» **Given text**
------------------------------

Recent relief measures help, but more aid is needed to recover from a terrible year.

On what would normally be a busy St. Patrick’s Day at Houligans Steak & Seafood Pub in downtown Eau Claire, co-owner Jon Seybold found himself unexpectedly in an empty restaurant. 

“It was the strangest feeling,” Seybold recalled. “We were booked for one of our busy days, and then it was nothing.”

Just a couple hours earlier, on March 17, 2020, Seybold and other restaurant and tavern owners across Wisconsin had been notified they would have to close at 5 p.m. Gov. Tony Evers had issued the order as the coronavirus had surfaced in the state.

A 2 ½-hour drive to the northeast, at the Rhinelander Cafe & Pub, owner Mark Gutterer experienced a similar feeling. The eatery was packed with customers enjoying the traditional holiday meal of corned beef and cabbage special when a police officer knocked on the door notifying Gutterer he needed to close to comply with the governor’s order. 

“I had all of these people in the restaurant when the announcement came,” Gutterer said, “and we were seating more people coming in. I let people who were already eating finish their meals. Then we had to shut down.”

Restaurants and bars remained closed for two months. When they reopened (some did not), it was to much-smaller customer numbers.

------------------------------

» **Data under study**

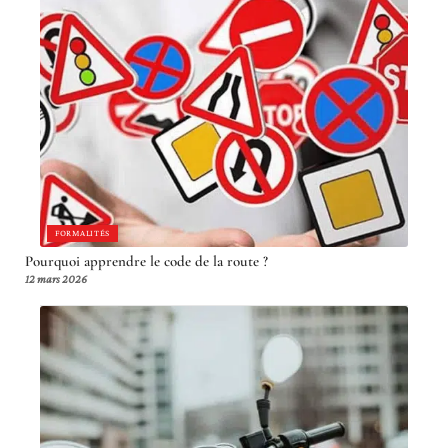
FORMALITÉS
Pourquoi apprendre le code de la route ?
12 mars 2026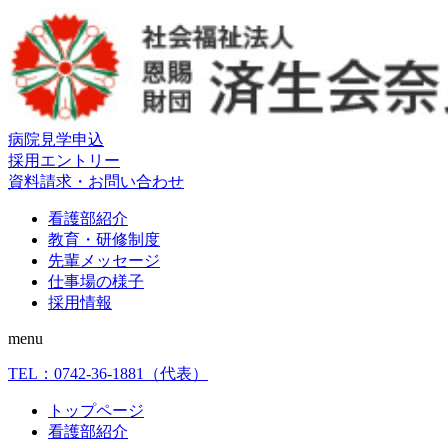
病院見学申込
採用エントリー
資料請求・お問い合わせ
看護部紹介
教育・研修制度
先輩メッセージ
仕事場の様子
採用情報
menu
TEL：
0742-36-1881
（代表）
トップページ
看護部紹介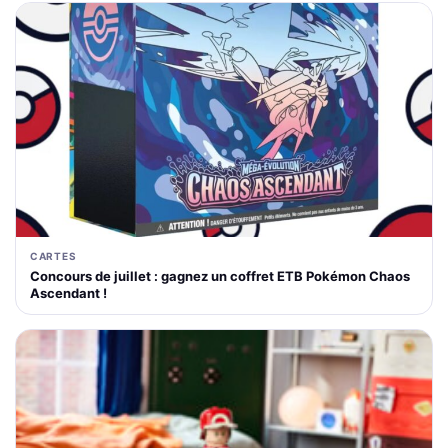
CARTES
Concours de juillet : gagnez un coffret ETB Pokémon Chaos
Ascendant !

------------------------------

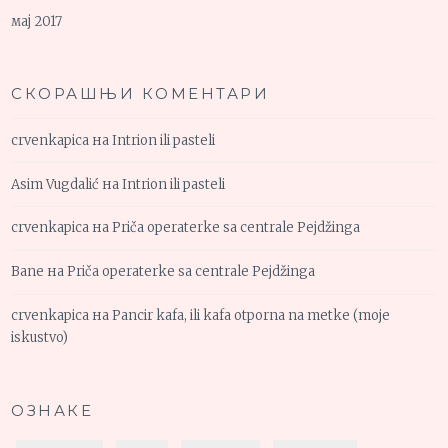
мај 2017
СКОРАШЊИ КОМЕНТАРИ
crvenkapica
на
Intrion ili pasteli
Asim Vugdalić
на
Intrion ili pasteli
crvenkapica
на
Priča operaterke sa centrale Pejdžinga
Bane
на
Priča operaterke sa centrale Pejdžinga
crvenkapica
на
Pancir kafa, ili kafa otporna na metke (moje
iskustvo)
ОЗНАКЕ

------------------------------

» **Problem description**
From the text about Wisconsin restaurants closing on St. Patrick's Day, copy the passage that starts at "Just a couple" and runs up to and including "in the state.".

» **Task solution**
Just a couple hours earlier, on March 17, 2020, Seybold and other restaurant and tavern owners across Wisconsin had been notified they would have to close at 5 p.m. Gov. Tony Evers had issued the order as the coronavirus had surfaced in the state.